A massive raid that was planned for September, known as "Operation Mega," targeted more than 8,000 undocumented immigrants across the country. (John Moore/Getty Images)
A massive raid that was planned for September, known as "Operation Mega," targeted more than 8,000 undocumented immigrants across the country. (John Moore/Getty Images)
November 15, 2017

SEATTLE -- Here in Washington and across the nation, civil rights and immigrants' advocacy groups are suing over the federal government's refusal to fulfill a Freedom of Information Act request about a recently planned immigration raid.

In September, immigrant groups obtained details of "Operation Mega," which internal documents said would be the "largest raid in U.S. history." After it became public, more than 200 groups nationwide filed FOIA requests about it with Immigration and Customs Enforcement.

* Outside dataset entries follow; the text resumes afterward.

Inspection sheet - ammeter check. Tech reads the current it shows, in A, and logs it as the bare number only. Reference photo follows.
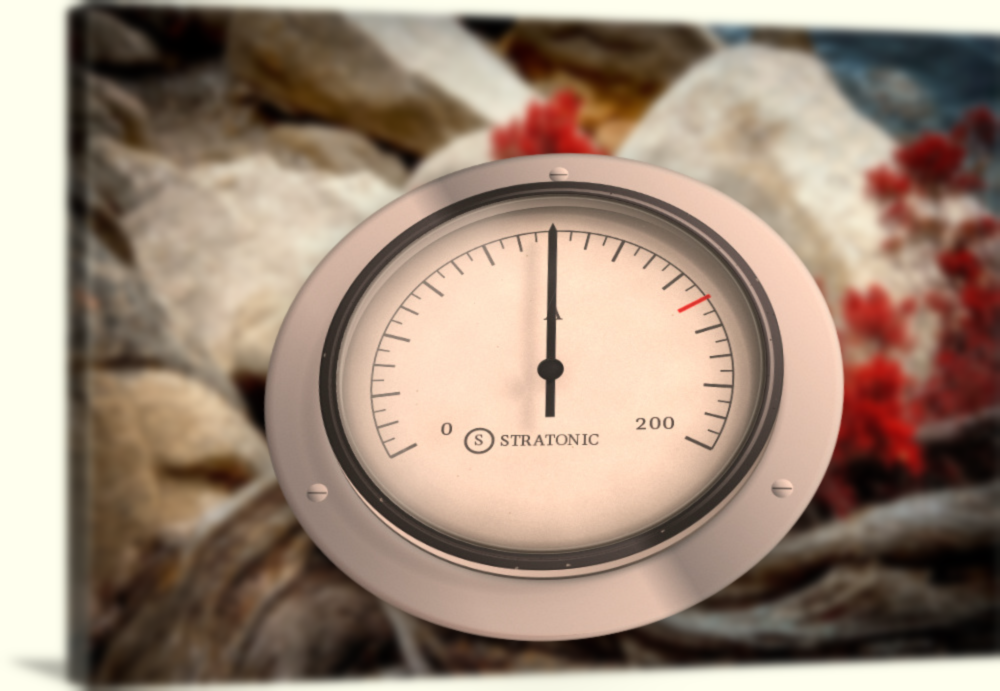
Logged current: 100
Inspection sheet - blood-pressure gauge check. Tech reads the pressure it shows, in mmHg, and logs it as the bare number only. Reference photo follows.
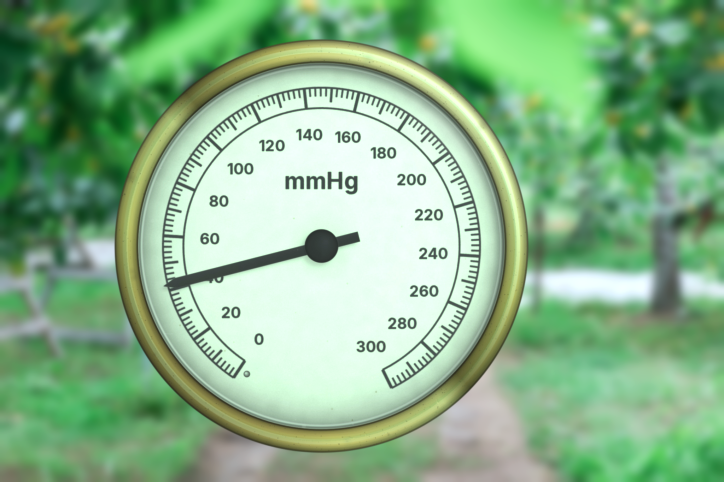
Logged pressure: 42
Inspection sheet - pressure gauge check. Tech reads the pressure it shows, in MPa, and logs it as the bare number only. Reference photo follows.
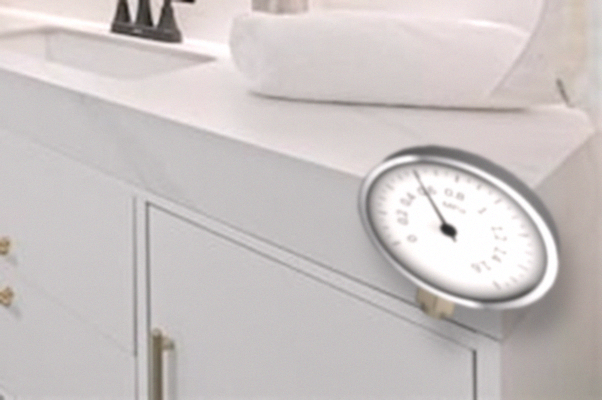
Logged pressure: 0.6
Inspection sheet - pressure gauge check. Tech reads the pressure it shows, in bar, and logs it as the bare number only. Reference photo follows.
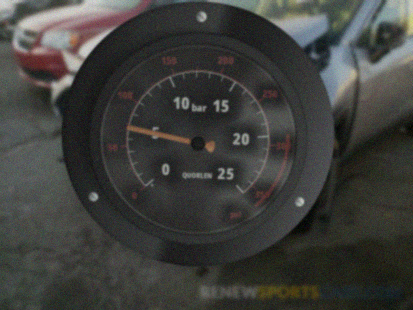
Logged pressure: 5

The requests were denied.

Maru Mora Villalpando is an organizer with Northwest Detention Center Resistance, which has joined the lawsuit against ICE and the Department of Homeland Security.

"We feel that filing this lawsuit is the only way for us to actually get information to expose the agencies for the way they act in our communities, how they target our communities, and how they're planning on really just continue terrorizing our immigrant communities throughout the nation,” Villalpando said.

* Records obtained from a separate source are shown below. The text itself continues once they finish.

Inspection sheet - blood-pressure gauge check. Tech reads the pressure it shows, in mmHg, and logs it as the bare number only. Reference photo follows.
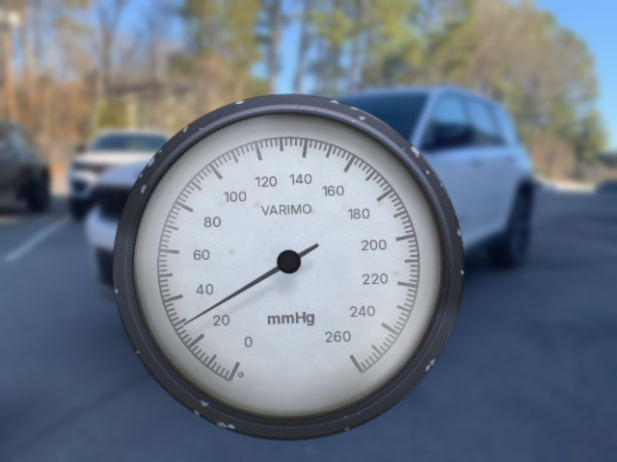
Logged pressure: 28
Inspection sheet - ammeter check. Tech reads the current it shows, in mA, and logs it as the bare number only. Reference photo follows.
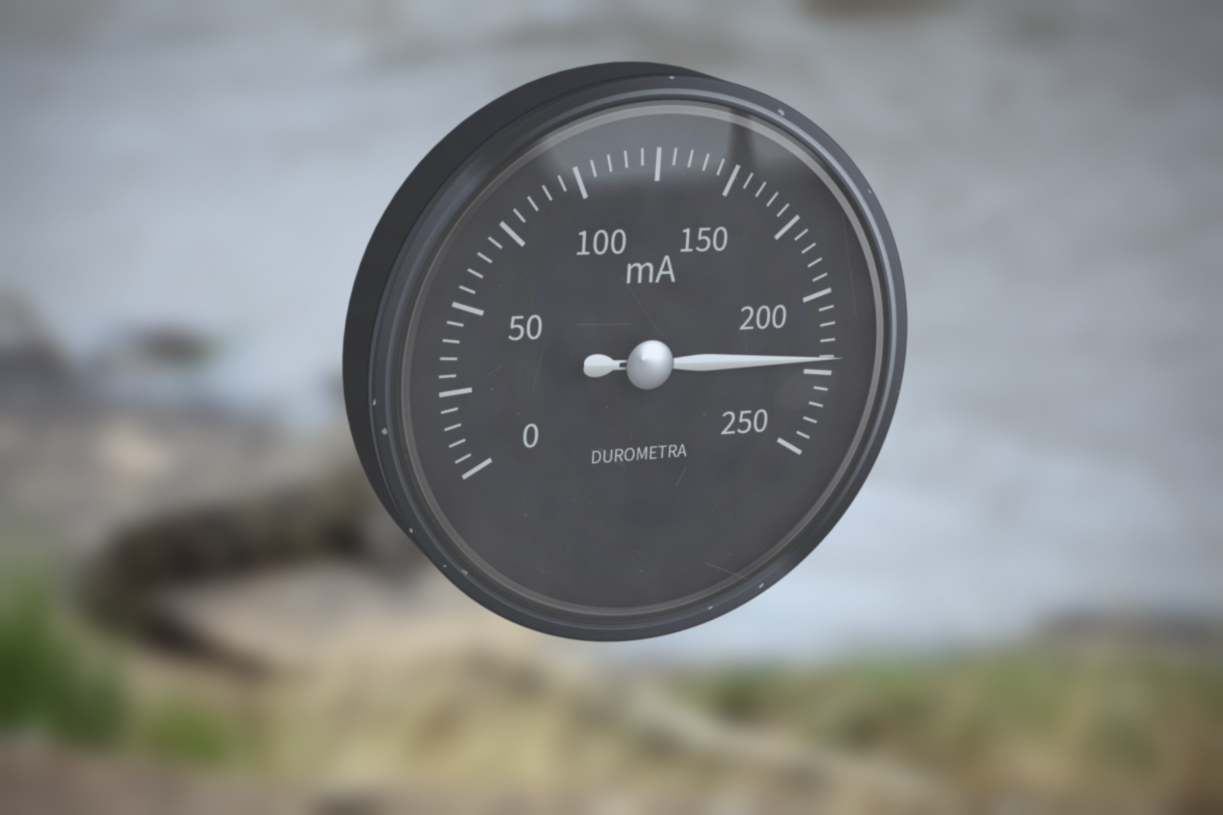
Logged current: 220
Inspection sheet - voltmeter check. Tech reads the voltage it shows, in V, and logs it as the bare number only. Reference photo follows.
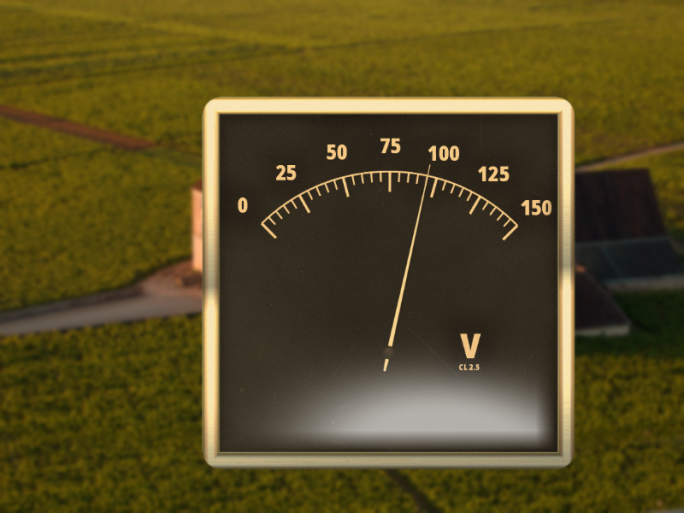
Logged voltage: 95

She said the groups learned Operation Mega intended to target more than 8,000 undocumented immigrants over five days. It was to take place in mid-September, but was cancelled due to Hurricanes Harvey and Irma.

ICE said it cannot comment on pending litigation.

Danny Cendejas is organizing director with Detention Watch Network, which has also joined the lawsuit against ICE and DHS. He said the timing of this raid was suspicious because the fiscal year was running out and funding for the agencies was coming up again in Congress.

Cendejas had hoped records obtained from the FOIA request would clear this up.

"From what we can tell, this was being used as sort of leverage on ICE's part to come to Congress and demand more funding for the detention/deportation 'machine,' by saying that they just detained thousands of people and filling up detention spaces,” Candejas said.

He said the best defense against raids is for immigrants to organize, but he thinks this lawsuit could be valuable for shedding light on ICE practices.